## What needs to be done:
According to the report on deletion polymorphisms in the human genome, what size range did the extrapolated genomic deletions cover?
Start of Excerpt
Researchers at the University of Chicago and the Wellcome Trust Sanger Institute have determined that small deletions in the human genome occur in a much greater number than previously assumed
As reported recently in the advance online publication of Nature Genetics, the researchers mined publicly available data gathered for the International HapMap Project, which mapped the common patterns of DNA variation between humans with the goal of determining the genetic variants that influence how people differ in their risk of disease or their response to drugs.
Looking closely at SNPs, or single base changes in DNA, the researchers extrapolated synonymous regions of genomic deletions, from 0.3 to 1200Kb in size.
These deletions were then validated by NimbleGen Systems's high-resolution comparative genomic hybridisation (CGH) arrays.
"Using ultra-high resolution custom array CGH has not only allowed us to verify the presence of many deletions in a single experiment, but also to define precisely the breakpoints of those deletions and uncover additional unexpected copy number changes in flanking sequences," said Matthew Hurles, author on the paper and researcher at the Wellcome Trust Sanger Institute.
This paper, A high-resolution survey of deletion polymorphism in the human genome, has important implications for how researchers will be interpreting HapMap data and structuring association studies in clinical cohorts.
Jonathan Pritchard, corresponding author on the paper and assistant professor in the Department of Human Genetics at the University of Chicago, said: "This paper shows that deletion polymorphisms are surprisingly widespread in the human genome, in many cases knocking out coding regions".
The authors also concluded that the prevalence of deletion polymorphisms within genes may be an important contributor to complex disease risk.
The revelation of widespread genomic variability in DNA copy number illustrates another level of complexity in the human genome.
NimbleGen is leading the commercialisation of a suite of new tools for advanced genomic analysis that enable scientists to obtain and integrate complex genetic data not previously accessible.
Some of the current applications offered include exon-level resolution CGH, chromatin immunoprecipitation (ChIP) assays, comparative genome sequencing, and expression tiling.
Authors of this study were Donald Conrad and Jonathan Pritchard (Dept of Genetics, The University of Chicago, Chicago, IL) and Daniel Andrews, Nigel Carter, and Matthew Hurles (Genome Dynamics and Evolution Group, The Wellcome Trust Sanger Institute, Hinxton, Cambridge, UK).
End of Excerpt
Start of Source material
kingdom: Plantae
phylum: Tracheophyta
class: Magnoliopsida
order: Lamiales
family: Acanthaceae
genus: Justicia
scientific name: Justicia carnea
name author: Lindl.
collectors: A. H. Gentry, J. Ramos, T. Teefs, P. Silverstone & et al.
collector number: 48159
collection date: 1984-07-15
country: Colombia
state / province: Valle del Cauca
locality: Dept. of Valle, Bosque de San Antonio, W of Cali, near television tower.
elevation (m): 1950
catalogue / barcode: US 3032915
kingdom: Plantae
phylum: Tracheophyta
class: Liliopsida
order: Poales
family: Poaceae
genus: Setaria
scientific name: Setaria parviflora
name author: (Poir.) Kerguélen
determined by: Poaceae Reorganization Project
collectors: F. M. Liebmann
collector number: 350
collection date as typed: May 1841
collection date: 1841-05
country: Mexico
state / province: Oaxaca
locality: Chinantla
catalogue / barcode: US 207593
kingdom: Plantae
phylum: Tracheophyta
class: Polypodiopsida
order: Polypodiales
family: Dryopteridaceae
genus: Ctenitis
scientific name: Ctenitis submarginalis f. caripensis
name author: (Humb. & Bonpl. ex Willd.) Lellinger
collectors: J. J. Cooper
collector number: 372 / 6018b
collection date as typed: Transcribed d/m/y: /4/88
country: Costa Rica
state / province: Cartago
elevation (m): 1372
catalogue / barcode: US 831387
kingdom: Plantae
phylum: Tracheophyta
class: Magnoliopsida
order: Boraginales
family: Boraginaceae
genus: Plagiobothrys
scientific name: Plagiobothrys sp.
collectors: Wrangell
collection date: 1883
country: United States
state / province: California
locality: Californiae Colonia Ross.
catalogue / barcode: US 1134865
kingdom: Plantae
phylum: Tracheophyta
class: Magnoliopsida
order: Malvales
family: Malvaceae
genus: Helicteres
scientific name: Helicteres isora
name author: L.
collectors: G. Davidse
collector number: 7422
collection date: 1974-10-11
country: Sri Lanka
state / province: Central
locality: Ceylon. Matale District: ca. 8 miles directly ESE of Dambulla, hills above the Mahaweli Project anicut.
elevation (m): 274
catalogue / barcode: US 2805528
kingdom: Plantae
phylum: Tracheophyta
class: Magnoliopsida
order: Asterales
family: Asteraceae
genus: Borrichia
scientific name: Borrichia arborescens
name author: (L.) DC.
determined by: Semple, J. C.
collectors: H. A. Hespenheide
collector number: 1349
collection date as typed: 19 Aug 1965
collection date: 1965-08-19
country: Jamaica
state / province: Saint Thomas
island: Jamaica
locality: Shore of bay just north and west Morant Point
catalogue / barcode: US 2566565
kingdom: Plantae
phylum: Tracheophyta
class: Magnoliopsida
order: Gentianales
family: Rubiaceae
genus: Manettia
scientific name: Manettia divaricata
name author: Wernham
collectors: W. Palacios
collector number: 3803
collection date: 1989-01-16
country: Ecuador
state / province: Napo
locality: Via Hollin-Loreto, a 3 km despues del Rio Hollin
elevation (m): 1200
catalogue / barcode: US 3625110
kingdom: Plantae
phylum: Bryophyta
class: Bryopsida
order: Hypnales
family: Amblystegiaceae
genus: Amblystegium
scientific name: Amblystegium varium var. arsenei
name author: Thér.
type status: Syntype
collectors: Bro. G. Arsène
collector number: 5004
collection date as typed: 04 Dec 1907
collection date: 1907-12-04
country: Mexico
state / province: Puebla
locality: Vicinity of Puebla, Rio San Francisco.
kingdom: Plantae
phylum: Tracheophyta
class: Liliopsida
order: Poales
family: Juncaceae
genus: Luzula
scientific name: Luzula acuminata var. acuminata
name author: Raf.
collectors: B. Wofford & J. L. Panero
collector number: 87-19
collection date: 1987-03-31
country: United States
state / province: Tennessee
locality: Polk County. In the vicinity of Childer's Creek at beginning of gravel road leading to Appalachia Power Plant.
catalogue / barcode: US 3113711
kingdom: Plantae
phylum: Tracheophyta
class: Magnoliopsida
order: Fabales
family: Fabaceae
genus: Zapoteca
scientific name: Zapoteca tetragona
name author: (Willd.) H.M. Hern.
End of Source material
## Task answer:
From 0.3 to 1200Kb.